Gesù disse agli apostoli: “Quando lo Spirito Santo sarà sceso su di voi, mi sarete testimoni”. Nella preghiera o Re del Cielo, quattro sono le cose che chiediamo allo Spirito Santo: di venire (vieni!), di dimorare permanentemente in noi (abita in noi!), di aiutarci a sopportare il purgatorio sulla terra piuttosto che dopo la morte (purificaci!), e di fare la cosa più importante, cioè salvarci dalla dannazione eterna (salva le nostre anime!).

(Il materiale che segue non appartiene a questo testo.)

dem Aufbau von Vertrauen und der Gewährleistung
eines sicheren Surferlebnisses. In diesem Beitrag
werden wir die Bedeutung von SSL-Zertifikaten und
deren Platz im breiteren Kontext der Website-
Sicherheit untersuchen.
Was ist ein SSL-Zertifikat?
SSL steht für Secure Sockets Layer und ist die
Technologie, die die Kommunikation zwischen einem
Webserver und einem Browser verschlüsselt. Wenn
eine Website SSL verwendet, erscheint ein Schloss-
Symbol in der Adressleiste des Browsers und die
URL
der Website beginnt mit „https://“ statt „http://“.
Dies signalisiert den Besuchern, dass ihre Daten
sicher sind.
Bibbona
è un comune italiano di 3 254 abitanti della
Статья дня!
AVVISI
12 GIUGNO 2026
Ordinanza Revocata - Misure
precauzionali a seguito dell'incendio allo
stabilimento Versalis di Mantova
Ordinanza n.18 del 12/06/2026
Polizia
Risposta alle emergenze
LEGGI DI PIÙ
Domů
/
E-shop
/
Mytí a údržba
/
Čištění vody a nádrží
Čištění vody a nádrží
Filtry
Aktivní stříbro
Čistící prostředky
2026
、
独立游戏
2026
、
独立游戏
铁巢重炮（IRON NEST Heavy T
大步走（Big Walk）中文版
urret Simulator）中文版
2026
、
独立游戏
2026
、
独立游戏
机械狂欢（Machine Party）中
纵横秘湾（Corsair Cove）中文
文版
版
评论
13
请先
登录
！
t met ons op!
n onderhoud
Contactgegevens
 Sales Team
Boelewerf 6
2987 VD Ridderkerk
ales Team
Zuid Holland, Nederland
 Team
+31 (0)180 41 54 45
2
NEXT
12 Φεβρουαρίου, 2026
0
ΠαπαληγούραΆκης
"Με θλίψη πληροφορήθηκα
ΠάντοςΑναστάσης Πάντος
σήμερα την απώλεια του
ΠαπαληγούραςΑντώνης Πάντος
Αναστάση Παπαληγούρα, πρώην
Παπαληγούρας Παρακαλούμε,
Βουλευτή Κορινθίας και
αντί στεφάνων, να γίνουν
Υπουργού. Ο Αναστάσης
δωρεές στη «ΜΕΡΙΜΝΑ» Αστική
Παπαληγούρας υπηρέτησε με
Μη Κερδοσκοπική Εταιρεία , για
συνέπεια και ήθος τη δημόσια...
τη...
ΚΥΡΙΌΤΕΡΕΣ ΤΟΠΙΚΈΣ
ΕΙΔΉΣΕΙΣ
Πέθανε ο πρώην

Ogni domenica mattina verso le nove si commemora la discesa dello Spirito Santo. A lato di questo, celebriamo la Pentecoste, la discesa dello Spirito Santo, 50 giorni dopo la risurrezione di Cristo ogni anno. Noi chiediamo anche lo Spirito Santo ogni giorno alle nove in una breve preghiera. Se vogliamo vivere intensamente il riempimento dello Spirito Santo e se Egli deve operare in noi, dobbiamo sapere che qui si applica una certa regola. Gesù disse che coloro che avrebbero creduto in Lui, dal loro cuore sarebbero scaturiti fiumi di acqua viva. Questo disse riguardo allo Spirito Santo, che gli apostoli avrebbero dovuto ricevere. La Scrittura ci dice perché non potevano riceverlo in pienezza mentre Gesù era qui sulla terra. Il motivo era che Gesù non era ancora glorificato, cioè non era ancora salito al cielo. Prima di salire al cielo e di inviare lo Spirito Santo sugli apostoli, doveva prima morire sulla Croce del Calvario ed essere risuscitato dai morti. Solo allora fu glorificato. Se lo Spirito di Dio deve operare in noi, anche noi dobbiamo entrare pienamente nella morte di Cristo ed essere ad essa uniti, cioè rinunciare completamente alla nostra volontà e accettare pienamente la volontà di Dio in questo tempo e in situazioni particolari. In quel momento, il nostro vecchio sé, la radice del male in noi, è paralizzato e lo Spirito Santo può operare pienamente in noi mediante la Sua onnipotenza.
Ci troviamo di fronte a uno strano paradosso: l’impotenza come mezzo dell’onnipotente potenza di Dio. I martiri di Cristo sono un esempio per noi. Dapprima furono gli apostoli, di cui Gesù disse: “Quando lo Spirito Santo sarà sceso su di voi, sarete miei martiri” – cioè sia testimoni che martiri. La Chiesa indica anche l’esempio dei martiri dei primi tre secoli, che erano pronti a subire i più grandi tormenti per dimostrare la loro fedeltà a Cristo. È stato lo Spirito Santo a dare loro la forza in mezzo alle più grandi sofferenze di non rinnegare Cristo e anche di sperimentare la vicinanza di Cristo e la Sua speciale protezione, spesso accompagnata da straordinari miracoli, come leggiamo nella vita dei santi.
Chiediamo allo Spirito Santo, specialmente a Pentecoste, di restare con noi e di non lasciarci, per essere fedeli a Cristo fino alla morte.